精霊さんたちとの日常ノート

@waca

ありふれた精霊さんたちの話

 突然ですが、あなたは精霊を信じていますか?


 羽が生えていて見目麗しい少女のような姿をしていたり、二足歩行のモグラのような姿をしていたり、火を吹くトカゲの姿をしていたり、まるっこくてコロコロした草だんごのような姿をしていたり。


 わたしは信じています。というか、実際にそのへんをうろついていたりします。どのコもなかなか小さくて愛らしい姿だったりします。


 残念ながら、剣と魔法のファンタジーによくあるような魔王を倒す強大なチカラをもっていたり、人間様の一方的な自然破壊的な行いに怒り心頭して悪魔のような恐ろしさで襲いかかってきたり、そういった冒険味あふれる方々はお会いしたことがないのですが。

『なんだか不思議な生きものっぽい愛らしいやつ』は実際にいるのですから、もしかしたらそういうのも遠く離れた山の奥とかにちゃんといたりするんですかね。

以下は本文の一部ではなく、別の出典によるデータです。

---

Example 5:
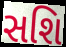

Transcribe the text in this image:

સશિ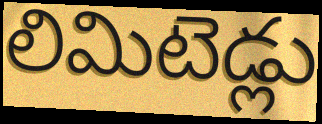
లిమిటెడ్లు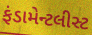
ફંડામેન્ટલીસ્ટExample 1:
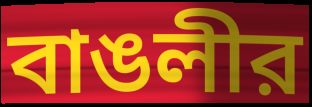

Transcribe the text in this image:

বাঙলীর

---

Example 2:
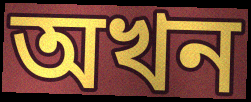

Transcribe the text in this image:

অখন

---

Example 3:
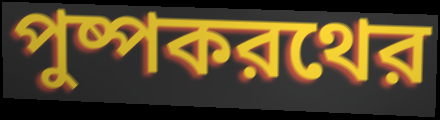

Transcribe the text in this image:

পুষ্পকরথের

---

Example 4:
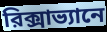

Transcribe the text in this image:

রিক্সাভ্যানে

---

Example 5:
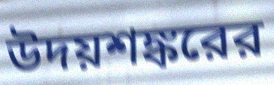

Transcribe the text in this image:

উদয়শঙ্করের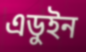
এডুইন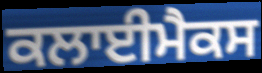
ਕਲਾਈਮੈਕਸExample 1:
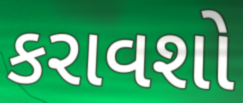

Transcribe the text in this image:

કરાવશો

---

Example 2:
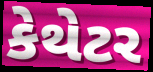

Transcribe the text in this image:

કેથેટર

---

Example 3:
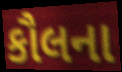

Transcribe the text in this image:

કૌલના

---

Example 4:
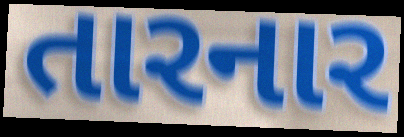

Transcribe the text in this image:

તારનાર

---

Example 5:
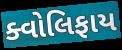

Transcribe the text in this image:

 少なくとも、なかなか小さくて愛らしい彼ら精霊は、わりとありふれた場所で、のほほんと暮らしています。そして彼らが穏やかに暮らせる土地はいつも豊かで、植物も動物も、いろいろな生命が活力にあふれる土地になるようなのです。

 なるようなのです、というのはわたしがまだ実感したことがないだけで、現実はそうなのだと著名な本にしっかり書いてありました。本は偉大ですね。

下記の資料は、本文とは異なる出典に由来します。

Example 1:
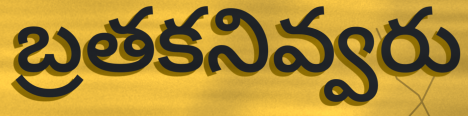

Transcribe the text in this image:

బ్రతకనివ్వరు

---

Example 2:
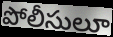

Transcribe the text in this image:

పోలీసులూ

 ありふれた場所にいる彼らではありますが、ほとんどの方は頻繁に見かけることがないのかもしれません。なにせ彼らの多くはとても恥ずかしがり屋で、単純に追いかけ回されるだとかでヒトを怖がっているコももちろん多いですが、いつも不思議な力で隠れながら暮らしていますからね。


 なぜわたしが彼らを知っているか?


 それはとても単純で、わたしは精霊さんたちと仲良くなって、お話をして、みんなが一緒に生活できる土地を保つための、そういったたぐいの仕事をしているからです。『精霊の相談所』といえば近いでしょうか。

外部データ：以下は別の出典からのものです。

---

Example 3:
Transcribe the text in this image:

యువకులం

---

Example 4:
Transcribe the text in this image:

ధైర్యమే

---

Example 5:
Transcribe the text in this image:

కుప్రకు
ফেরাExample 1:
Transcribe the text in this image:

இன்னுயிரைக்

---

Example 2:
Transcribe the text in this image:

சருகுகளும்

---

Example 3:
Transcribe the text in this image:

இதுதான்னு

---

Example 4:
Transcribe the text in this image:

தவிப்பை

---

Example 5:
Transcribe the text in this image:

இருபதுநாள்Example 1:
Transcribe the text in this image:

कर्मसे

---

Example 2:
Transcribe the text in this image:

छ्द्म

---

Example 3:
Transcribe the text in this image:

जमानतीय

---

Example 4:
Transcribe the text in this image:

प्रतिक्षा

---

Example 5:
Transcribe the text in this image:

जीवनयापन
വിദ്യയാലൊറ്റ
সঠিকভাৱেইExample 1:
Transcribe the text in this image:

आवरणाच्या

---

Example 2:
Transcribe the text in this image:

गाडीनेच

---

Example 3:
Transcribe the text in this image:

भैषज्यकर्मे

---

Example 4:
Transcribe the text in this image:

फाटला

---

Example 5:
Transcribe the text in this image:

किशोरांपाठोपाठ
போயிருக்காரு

 世界に点在するヒトの集まる集落のひとつにある相談所に、集落からの委託を受けて、わたしはひとりで勤めています。ぼっち相談所です。


 ぼっちも悪くないですよ。うるさく言ってくるひともいませんから。


 相談所と言っても精霊さんたちから相談にきてくれるわけもなく、待っているだけでは仕事はありません。仕事をして、しっかり堅苦しい報告書を提出しなければ集落からお給金も頂けません。

 なので時間のあるときには集落周辺をあちこち視察にまわって、精霊さんを見つけてコンタクトを試みます。一歩ずつ親交を深めます。悩み事があれば聞きますし、困り事があれば解決に向けて前向きに善処します。他愛もない雑談だって、わたしの大切な仕事です。


 わたしと同じ仕事をしている方は、各地の集落ごとに数人くらいずつはいるのですが、人数はどこもそれほど多くありません。精霊さんとのコンタクトが意外に気を遣ったり、集落のみなさんの理解を得られなかったり、なかなかこの仕事に就くことが難しかったりするのです。(自慢)


 精霊さんたちを見たことのないひとも多くて、ちゃんとした視察がただの散歩ではないかと集落の住民のかたに罵られることや、道端でしゃがみこんで独り言を呟くあぶない女性だと言われることもあってヘコむこともあります。


 だけど、わたし好きですよ、この仕事。